Revolv http://www.businessinsider.com...
There are others, you are perfectly capable of finding them. Don't be a fool. Google abandons products all the time, at least one major product every year that people have depended on.
Soon, it will be unusual to stray outside Google, Amazon, Facebook, eBay etc. unless you are fairly nerdy. This kind of 'product' will keep you where you are 'supposed to be'. As a friend of mine said a couple of years ago 'I used to surf the internet, now I visit sites'. Enough already.
On y va, qui mal y pense!
IPv6? Really? This is 2016: I've had dirt-cheap routers with IPv6 support since forever.
And has actually been used in the home router market since practically never. I would guess that 99.9% of the router buyers out there wouldn't know IPv6 it it bit 'em in the butt. For the remaining .1%, they're not buying this router anyway.
When he leaves, the door locks behind him -- because he disconnects. Unless his router has a range of a mile, like many around here. Oh, and so when his phone disconnects from the network, his front door deadbolts -- even if it's wide open, in the middle of a party, when he turns off his phone, or has a connectivity blip.
If this then that. "this". In real life, "this" is a multi-faceted, intelligence-driven scenario. A recipe uses ingredients to create a product. "this" is a scenario during which to take action. A "scenario" is as complicated as, oh I don't know, every legal agreement that's ever been used to define anything.
That's what legal agreements are -- A pays B N dollars is the easy part, but when? Ten pages of scenario descriptions and exceptions and how to observe said scenarios.

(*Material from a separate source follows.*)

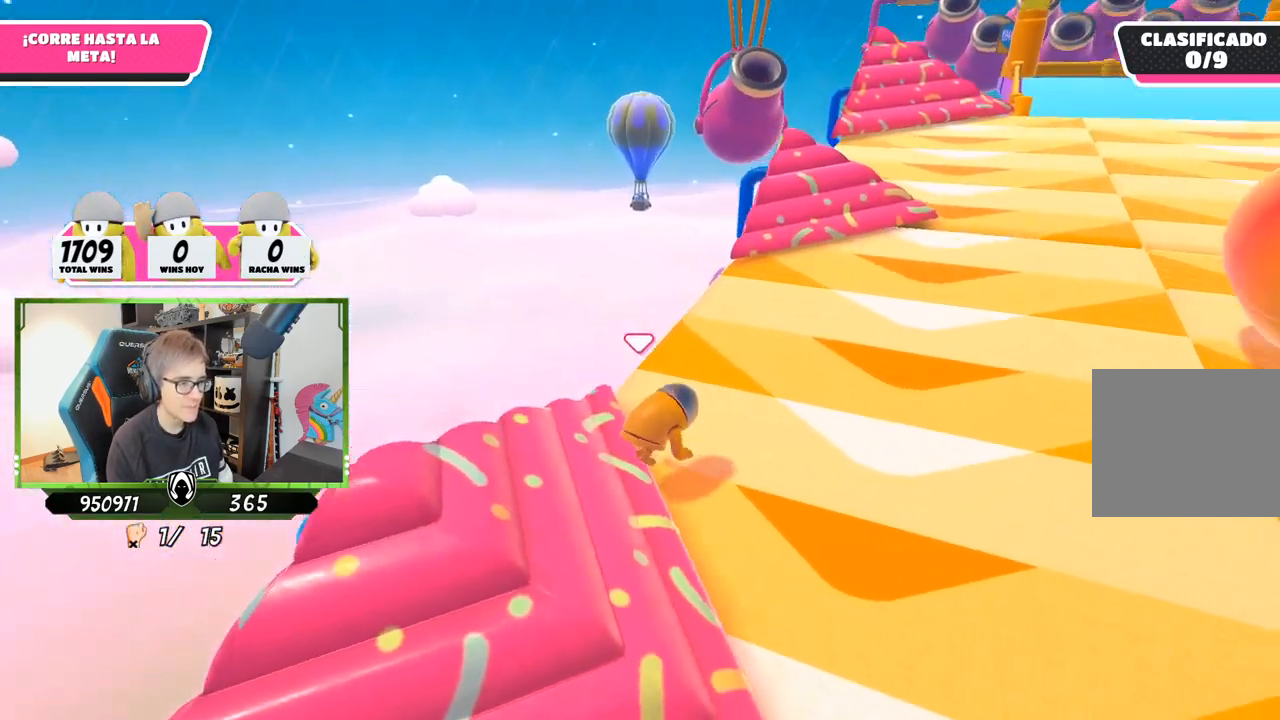
{"buttons": [], "left_stick": "up", "right_stick": "up-right", "events": [[83, "left_stick", "up"], [117, "right_stick", "center"], [450, "right_stick", "up-right"]]}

If Bob's phone disconnects from the network, when the front door is closed, and no one else is connected, and the lights aren't on, and Bob's phone first connected to the tiny network at the end of the driveway, and Bob isn't gardening today -- I guess his garden spade isn't connected to the network, or is connected to the network in the shed...
FIguring out if Bob is still home, when "being home" includes the garden, and the garage, but not the neighbour's house, and not the road hockey game, ain't as simple as a network connection. And it's certainly not as simple as a spotty network connection.
I sure home Bob's party doesn't run out of ice, forcing him to run out to the store to buy a bag, and wind up locking his party guests in his house. Sounds like false imprisonment to me.